***** ESTRATTO

Esiti preliminari dalle analisi: nessuna patologia infettiva rilevata
Le analisi eseguite dall'Istituto Zooprofilattico Sperimentale dell'Abruzzo e del Molise (IZSAM) sulle carcasse di anatre rinvenute nel tratto terminale del Fosso Vallelunga, al confine meridionale del territorio comunale di Pescara, hanno escluso la presenza di malattie infettive. Lo comunica la ASL di Pescara dopo il completamento degli accertamenti virologici e batteriologici sulle carcasse consegnate all'istituto.
Si tratta di un elemento rassicurante per la popolazione: secondo i referti disponibili al momento, non si ravvisano rischi di zoonosi connessi ai decessi. Tuttavia, la causa precisa delle morti resta da definire, poiché gli esami tossicologici, che richiedono tempi più lunghi, sono ancora in corso.
La sequenza degli interventi e delle segnalazioni
La vicenda era emersa tra la fine di giugno e l'inizio di luglio, quando cittadini hanno segnalato la presenza di Germani reali (Anas platyrhynchos) morti nei pressi della foce del fosso. Il WWF Abruzzo – Gruppo Chieti-Pescara ha verificato le segnalazioni tramite fotografie e ha trasmesso tre comunicazioni ufficiali alle autorità competenti.

**********
***** RECORD MOSTRATI

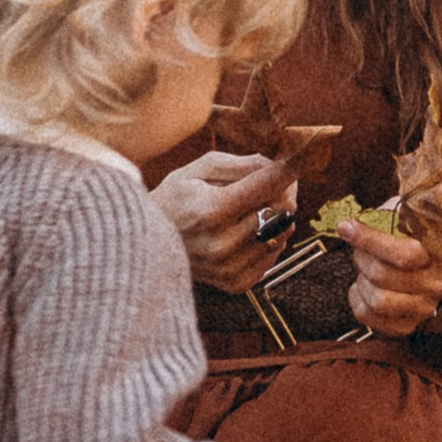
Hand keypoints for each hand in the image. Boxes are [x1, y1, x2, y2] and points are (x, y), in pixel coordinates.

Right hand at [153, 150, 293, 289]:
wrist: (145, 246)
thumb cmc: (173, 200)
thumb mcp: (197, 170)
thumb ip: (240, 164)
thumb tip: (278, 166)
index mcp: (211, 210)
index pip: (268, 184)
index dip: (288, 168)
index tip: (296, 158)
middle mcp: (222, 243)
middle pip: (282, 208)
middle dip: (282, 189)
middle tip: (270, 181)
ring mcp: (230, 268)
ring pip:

**********
***** RECORD MOSTRATI

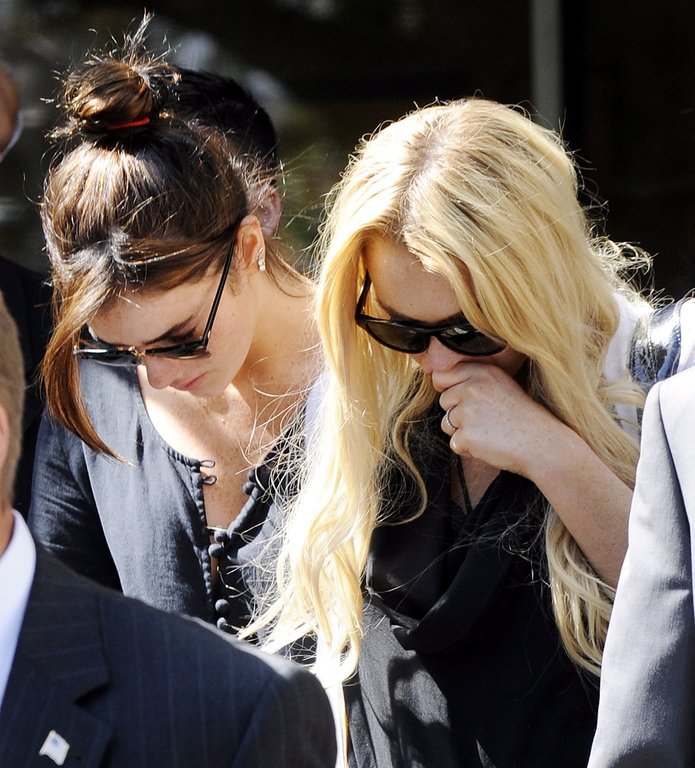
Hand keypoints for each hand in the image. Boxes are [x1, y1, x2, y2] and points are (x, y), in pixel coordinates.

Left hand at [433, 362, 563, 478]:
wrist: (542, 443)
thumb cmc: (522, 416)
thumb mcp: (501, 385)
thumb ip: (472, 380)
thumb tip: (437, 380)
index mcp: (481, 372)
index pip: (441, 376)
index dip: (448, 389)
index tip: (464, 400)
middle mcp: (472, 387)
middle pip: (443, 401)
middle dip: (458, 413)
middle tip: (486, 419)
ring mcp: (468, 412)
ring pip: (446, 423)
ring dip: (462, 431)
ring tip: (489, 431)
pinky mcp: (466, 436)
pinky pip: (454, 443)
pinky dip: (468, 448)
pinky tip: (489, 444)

**********
***** RECORD MOSTRATI

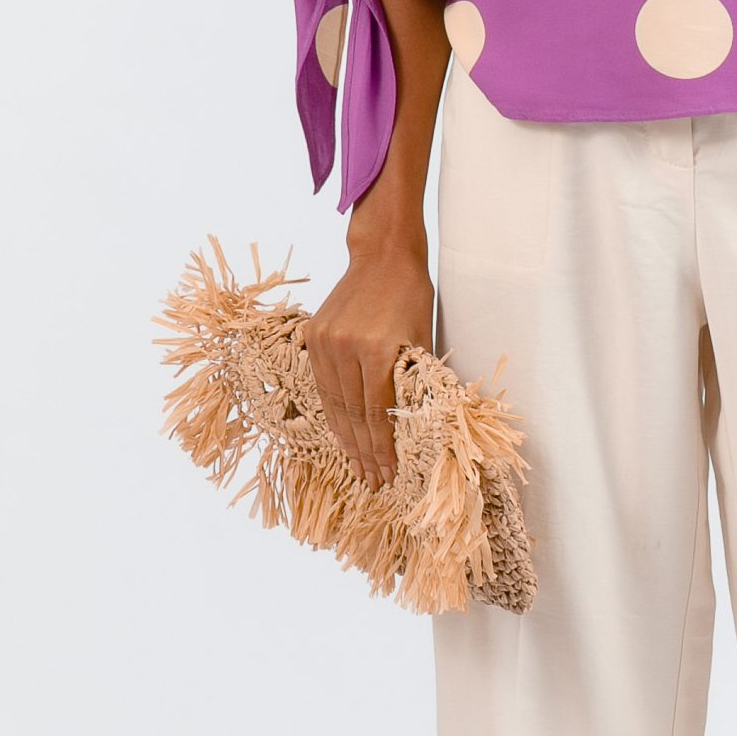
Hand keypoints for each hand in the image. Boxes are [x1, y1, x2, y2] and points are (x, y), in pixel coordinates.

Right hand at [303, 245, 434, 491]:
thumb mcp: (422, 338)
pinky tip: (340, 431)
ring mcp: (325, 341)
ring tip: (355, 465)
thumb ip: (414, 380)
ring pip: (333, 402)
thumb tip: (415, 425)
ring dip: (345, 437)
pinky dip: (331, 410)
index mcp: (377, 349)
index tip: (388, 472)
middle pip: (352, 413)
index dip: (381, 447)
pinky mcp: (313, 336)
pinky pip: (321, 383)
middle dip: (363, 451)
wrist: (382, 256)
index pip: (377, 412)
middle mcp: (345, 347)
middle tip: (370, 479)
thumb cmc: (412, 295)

**********

Elenca i tipi di esami sulle carcasse di anatre citati nell'estratto.

◆ **SOLUZIONE**
Virologici, batteriologici, tossicologici.